0

I would imagine this question has been asked at some point before. Unfortunately despite a reasonable amount of searching I haven't managed to find an instance of the question I'm looking for.

In summary the question is: is it better for performance to cache a bit value in a column when it's reasonably easy to do and then use that as part of the select statement when returning hundreds or thousands of records or do a join to another table and query the table for the resulting bit value?
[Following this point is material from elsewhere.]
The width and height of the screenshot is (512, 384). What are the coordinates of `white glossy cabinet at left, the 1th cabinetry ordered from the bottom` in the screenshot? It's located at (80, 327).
I've got a table called client, and then an associated table called client payments linked by the clientid. When the user lists all of their clients (there are ~200,000 clients/~3000 users) I need the user to be able to see whether any of the client payments are still outstanding for each client. That's pretty easy. I currently use this when selecting the client (entity framework being used):

return query.Select(ci => new ClientSummary {
[...]
HasFuturePayments = ci.ClientPayments.Any(c=>c.PaidDate==null)
}

That's all pretty simple. And will work fine.

But I could do this in a different way. Would appreciate advice on whether the second option is better from a performance perspective?

When I save the client payments I could potentially indicate in the client table that there are future payments owing by adding a bit value. So then the select would be this:

return query.Select(ci => new ClientSummary {
[...]
HasFuturePayments = ci.HasFuturePayments
}

This obviously means potentially more storage for the client. I've got 3 bit values in the client table so at the moment it's only taking up one byte. But it means that it's not having to go and query the associated client payments table in order to find out. Given that any user could have a few hundred or even thousands of clients - often returned in one go, is the performance improvement of not querying another table as part of the select worth the potential of taking up one extra bit of space in the client table (given we currently have ~200,000 and I would imagine will be over 500,000 in a couple of years)?

For me from an implementation perspective it doesn't really matter either way. I just want to provide the fastest possible database performance.

Hope this makes sense!

Thanks, Stefan

Stefan
  • 134
  • 1
  • 4
  • 13
  • 1
    My current generic comment re "better"/"best" etc: There's no such thing as "better"/"best" in engineering unless *you* define it. Also unfortunately all reasonable practical definitions require a ridiculous amount of experience with a ridiculous number of factors that interact with chaotic sensitivity to details. Make straightforward designs. When you demonstrate via measurement that a design and all alternatives you can think of have problems (whatever that means at the time), then ask a very specific question. Which should also define "better"/"best". https://meta.stackexchange.com/q/204461 – philipxy Jul 29 '18 at 07:43
  • See also [Should this information be calculated in real time or stored in a seperate database?](https://stackoverflow.com/a/24377557/3404097) & its link [Using update and insert triggers to provide a count column in other relations](https://stackoverflow.com/q/24193410/3404097) – philipxy Jul 29 '18 at 08:01
  • 1
    If you have a perormance issue you should _maybe_ consider it. If you _don't_ have a performance issue, don't consider it. – Nick.Mc Jul 29 '18 at 09:09

0 Answers0